▸ **Work request A**:
In the passage on OpenSSH key pairs, which ssh-keygen flag sets DSA as the algorithm?

━━━━━ Passage to read

The 101 Uses of OpenSSH: Part II of II
Okay. You're ready to enter the next level of ssh-geekdom by creating yourself a user key pair. Here's what you do.
First, on your client system (the machine you wish to use as a remote console) you need to run ssh-keygen. You've got some choices: among other things, you can specify either RSA or DSA keys; key-length; an arbitrary “comment” field; the name of the key-files to be written; and the passphrase (if any) the private key will be encrypted with.
Now that RSA's patent has expired, choosing the algorithm is somewhat arbitrary. On the other hand, the SSH protocol v.2, which is the version submitted to the IETF for consideration as an Internet Standard, uses DSA keys. If you don't care either way, I recommend DSA. But if for any reason you want RSA then go for it. The -d flag sets DSA as the algorithm, otherwise RSA is the default.
Key-length is a more important parameter. Thanks to Adi Shamir's “Twinkle” paper (which describes a theoretical but plausible computer capable of brute-force-cracking RSA/DSA keys of 512 bits or less), I highly recommend you create 1024-bit keys; 768 is okay, but not noticeably faster to use than 1024. However, 2048 is definitely overkill: it isn't significantly more secure, and slows things down noticeably. The default key-length is 1024, but you can use the -b flag followed by a number to specify a different one.
The “comment” field is not used by any ssh process: it's strictly for your own convenience. I usually set it to my e-mail address on the local system. That way, if I encounter the key in authorized_keys files on my other systems, I know where it came from. To specify a comment, use the -C flag.
The passphrase and file names can, but needn't be provided in the command line (using -N and -f, respectively). If missing, you'll be prompted for them.
In Listing 1, I'm creating a DSA key pair with a key length of 1024 bits and a comment-string of email@example.com. I let ssh-keygen prompt me for the file to save the key in. This will be the name of the private key, and the public key will be this name with “.pub” appended to it.

━━━━━━━━━━
━━━━━ Record excerpts

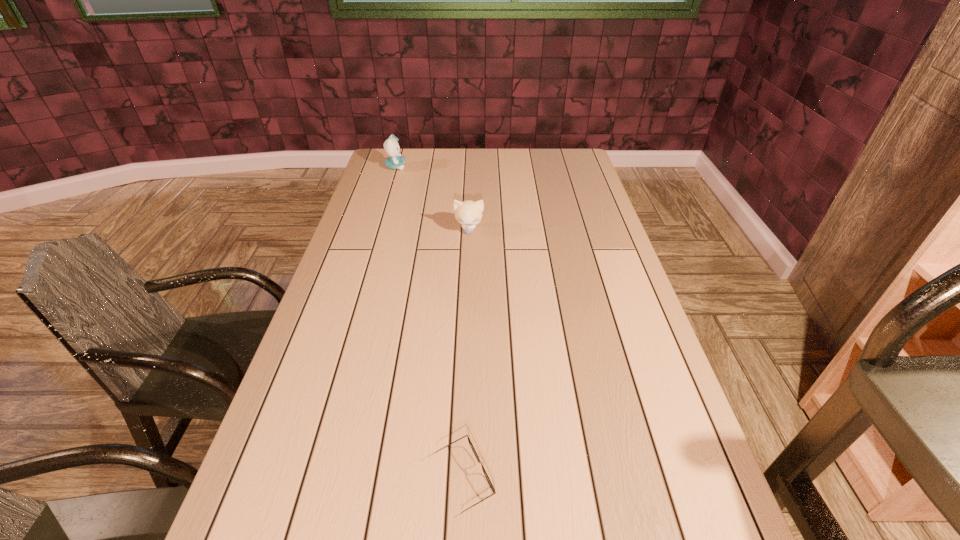
I want to click on the left kitten, so click(391, 146).

Locate an element on the screen. the farthest object is located at coordinates (391, 146).

Locate an element on the screen. the second nearest object is located at coordinates (468, 213).

At what (x,y) coordinates should I click in order to perform the action: click on the nearer kitten. Please return your answer as a coordinate pair (x, y). Looking at the image, I should click on (468, 213).

Locate an element on the screen. The height and width of the screenshot is (540, 960). the shortest object is located at coordinates (471, 445).

You are a GUI agent. You are given a task and a screenshot of the screen. Output one action in this format:
    pyautogui.click(x=<x>, y=<y>)
    Task: Click on the spectacles
    The image size is (960, 540).
    Given the screenshot: What is the action you would take?
    pyautogui.click(x=471, y=445)

Identify the location of blank space located on the face of the leftmost object. (444, 167).

Locate an element on the screen. The width and height of the screenshot is (960, 540). blank space located 0.160m on the face of the second farthest object is located at coordinates (468, 268).

At what (x,y) coordinates should I click in order to perform the action: click on blank space located with the lenses facing outward on the nearest object. Please return your answer as a coordinate pair (x, y). The image size is (960, 540). Looking at the image, I should click on (537, 479).

At what (x,y) coordinates should I click in order to perform the action: click on object present at the far edge. Please return your answer as a coordinate pair (x, y). This screenshot has height=540, width=960. Looking at the image, I should click on (391, 146).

━━━━━━━━━━

▸ **Work request B**:
Count the lines in the rows above that contain the string "pyautogui", and give only the number.

▸ **Expected answer A**:
The -d flag sets DSA as the algorithm.

▸ **Expected answer B**:
2